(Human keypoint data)
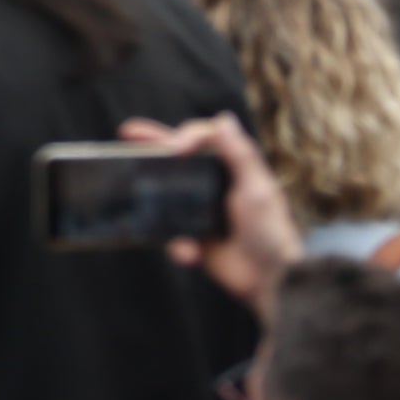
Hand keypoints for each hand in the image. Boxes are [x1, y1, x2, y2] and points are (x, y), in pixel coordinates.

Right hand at [115, 119, 300, 314]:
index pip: (203, 139)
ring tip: (140, 200)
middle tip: (127, 134)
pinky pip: (173, 235)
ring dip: (157, 202)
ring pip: (168, 197)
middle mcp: (215, 186)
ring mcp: (203, 212)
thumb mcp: (258, 188)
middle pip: (178, 160)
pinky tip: (188, 252)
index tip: (173, 148)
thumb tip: (223, 119)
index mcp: (233, 169)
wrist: (272, 280)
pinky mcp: (197, 239)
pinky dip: (177, 244)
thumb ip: (240, 154)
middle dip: (152, 147)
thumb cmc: (271, 231)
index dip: (185, 135)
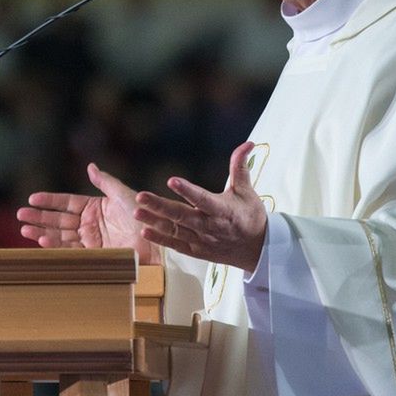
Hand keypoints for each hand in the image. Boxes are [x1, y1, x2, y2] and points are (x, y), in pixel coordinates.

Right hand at [16, 163, 160, 263]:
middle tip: (20, 215)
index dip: (49, 201)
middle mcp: (90, 223)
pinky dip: (56, 246)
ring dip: (42, 232)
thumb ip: (105, 182)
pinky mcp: (94, 254)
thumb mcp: (122, 194)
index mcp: (95, 206)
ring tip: (24, 229)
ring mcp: (91, 239)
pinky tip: (41, 241)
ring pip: (61, 235)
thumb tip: (90, 166)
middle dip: (39, 217)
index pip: (66, 203)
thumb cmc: (142, 214)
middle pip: (59, 219)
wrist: (155, 238)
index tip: (32, 199)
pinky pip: (71, 249)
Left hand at [133, 141, 267, 271]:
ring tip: (137, 211)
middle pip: (182, 216)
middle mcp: (211, 227)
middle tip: (140, 196)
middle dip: (160, 206)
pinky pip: (177, 245)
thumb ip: (240, 167)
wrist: (258, 249)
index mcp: (223, 210)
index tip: (172, 180)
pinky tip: (145, 231)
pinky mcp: (197, 251)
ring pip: (176, 231)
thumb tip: (248, 144)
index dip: (188, 190)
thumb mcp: (247, 191)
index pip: (203, 199)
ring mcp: (203, 240)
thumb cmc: (251, 216)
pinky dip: (161, 239)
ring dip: (155, 222)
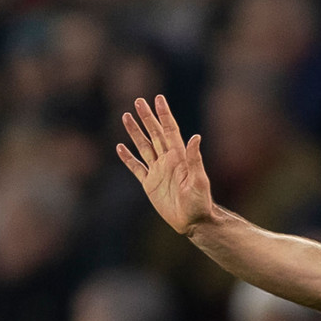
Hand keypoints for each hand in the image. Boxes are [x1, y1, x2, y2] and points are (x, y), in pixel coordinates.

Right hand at [117, 95, 213, 235]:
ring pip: (143, 147)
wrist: (193, 222)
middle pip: (155, 134)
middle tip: (139, 100)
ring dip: (135, 132)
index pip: (170, 130)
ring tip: (126, 116)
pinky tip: (120, 147)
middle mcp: (167, 161)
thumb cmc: (200, 202)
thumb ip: (195, 159)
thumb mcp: (199, 180)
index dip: (164, 114)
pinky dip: (127, 158)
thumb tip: (195, 136)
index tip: (158, 99)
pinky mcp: (149, 184)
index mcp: (179, 157)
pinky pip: (136, 168)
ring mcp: (157, 172)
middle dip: (147, 118)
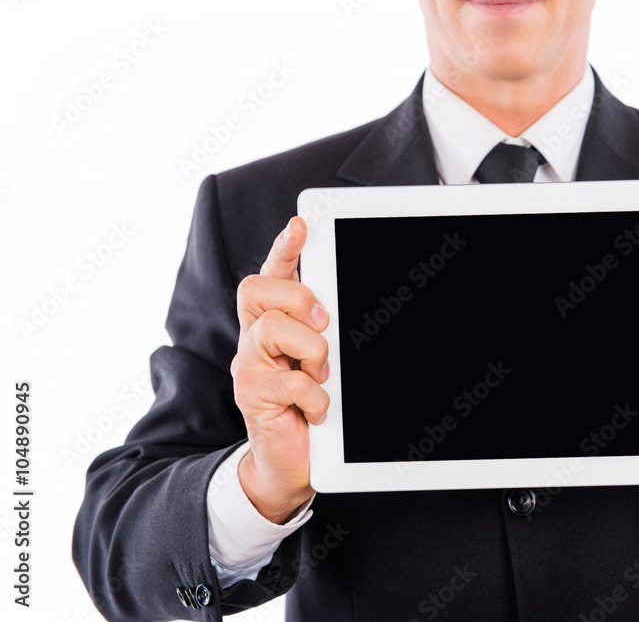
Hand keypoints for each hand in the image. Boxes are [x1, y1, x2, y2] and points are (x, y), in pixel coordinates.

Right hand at [230, 216, 330, 522]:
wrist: (293, 462)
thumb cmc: (310, 406)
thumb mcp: (321, 363)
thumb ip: (323, 333)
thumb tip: (340, 311)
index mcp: (274, 324)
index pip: (272, 275)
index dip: (284, 248)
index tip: (301, 224)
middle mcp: (254, 338)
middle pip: (258, 289)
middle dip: (297, 298)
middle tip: (322, 322)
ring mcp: (249, 365)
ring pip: (275, 329)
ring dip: (312, 353)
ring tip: (322, 378)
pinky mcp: (251, 395)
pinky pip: (292, 381)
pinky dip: (316, 398)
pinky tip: (316, 410)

» WHAT TO PRODUCE
Output, exactly, all the records above; include no pictures.

» OUTPUT FOR THIS TASK
Hand keypoints for each hand in the image. Boxes are [x1, y1, x2, y2] and points are (x, y), in pixel coordinates.

Right hand at [115, 119, 300, 314]:
index pip: (203, 139)
ring tip: (140, 200)
middle tip: (127, 134)
pinky pip: (173, 235)
ring dip: (157, 202)
ring pip: (168, 197)
middle mcp: (215, 186)
ring mcp: (203, 212)
thumb mcp: (258, 188)
middle pip: (178, 160)
pinky tip: (188, 252)
index tip: (173, 148)
thumb tip: (223, 119)
index mcp: (233, 169)
wrist: (272, 280)
pinky mcp: (197, 239)
pinky dip: (177, 244)
thumb ip: (240, 154)
middle dip: (152, 147)
thumb cmc: (271, 231)
index dip: (185, 135)
Hand keypoints for each hand in the image. Boxes are [x1, y1, x2, y2] and points are (x, y), in pixel coordinates.

Right hand at [16, 163, 160, 263]:
middle tip: (20, 215)
index dip: (49, 201)
middle mcp: (90, 223)
pinky dip: (56, 246)
ring dip: (42, 232)
thumb ip: (105, 182)
pinky mcp: (94, 254)
thumb mcp: (122, 194)
index mcp: (95, 206)
ring tip: (24, 229)
ring mcp: (91, 239)
pinky tip: (41, 241)
ring pip: (61, 235)
thumb tip: (90, 166)
middle dip: (39, 217)
index pip: (66, 203)
thumb cmc: (142, 214)
middle pip: (59, 219)
wrist: (155, 238)
index tip: (32, 199)
pinky pip: (71, 249)
Left hand at [133, 141, 267, 271]:
ring tip: (137, 211)
middle pip: (182, 216)
middle mcp: (211, 227)
middle tip: (140, 196)
middle dip: (160, 206)
pinky pip: (177, 245)
thumb ip: (240, 167)
wrist: (258, 249)
index mcp: (223, 210)
index tip: (172, 180)
pinky tip: (145, 231)
pinky mcp: (197, 251)
ring pip: (176, 231)
thumb tip: (248, 144)
index dip: (188, 190)
thumb mcp: (247, 191)
index pip: (203, 199)
ring mcp: (203, 240)
thumb cmc: (251, 216)
pinky dip: (161, 239)
ring dip: (155, 222)
Hand keypoints for each hand in the image. Boxes are [x1, y1, x2, y2] and points are (x, y), in pixel coordinates.

Right hand at [117, 95, 213, 235]:
ring pip: (143, 147)
wrist: (193, 222)
middle pip: (155, 134)
middle tip: (139, 100)
ring dip: (135, 132)
index pip: (170, 130)
ring tip: (126, 116)
pinky tip: (120, 147)
middle mcp: (167, 161)
thumb cmc: (200, 202)
thumb ip: (195, 159)
thumb mcp: (199, 180)
index dip: (164, 114)
pinky dip: (127, 158)
thumb tip: (195, 136)
index tip: (158, 99)
pinky mcp: (149, 184)
index mcp: (179, 157)
pinky pip: (136, 168)
ring mcp: (157, 172)
middle dip: (147, 118)
Hand keypoints for each hand in the image. Boxes are [x1, y1, x2, y2] and points are (x, y), in pixel coordinates.

Right hand at [230, 216, 330, 522]:
wrist: (293, 462)
thumb cmc: (310, 406)
thumb mcp: (321, 363)
thumb ip: (323, 333)
thumb tip: (340, 311)
index mcp: (274, 324)
index pip: (272, 275)
index dip: (284, 248)
index tip: (301, 224)
middle mcp: (254, 338)
middle pip: (258, 289)
middle dip: (297, 298)
middle tip: (322, 322)
ring mcp: (249, 365)
ring pip: (275, 329)
ring dip: (312, 353)
ring tip: (322, 378)
pinky mcp: (251, 395)
pinky pip: (292, 381)
pinky dip: (316, 398)
pinky tip: (316, 410)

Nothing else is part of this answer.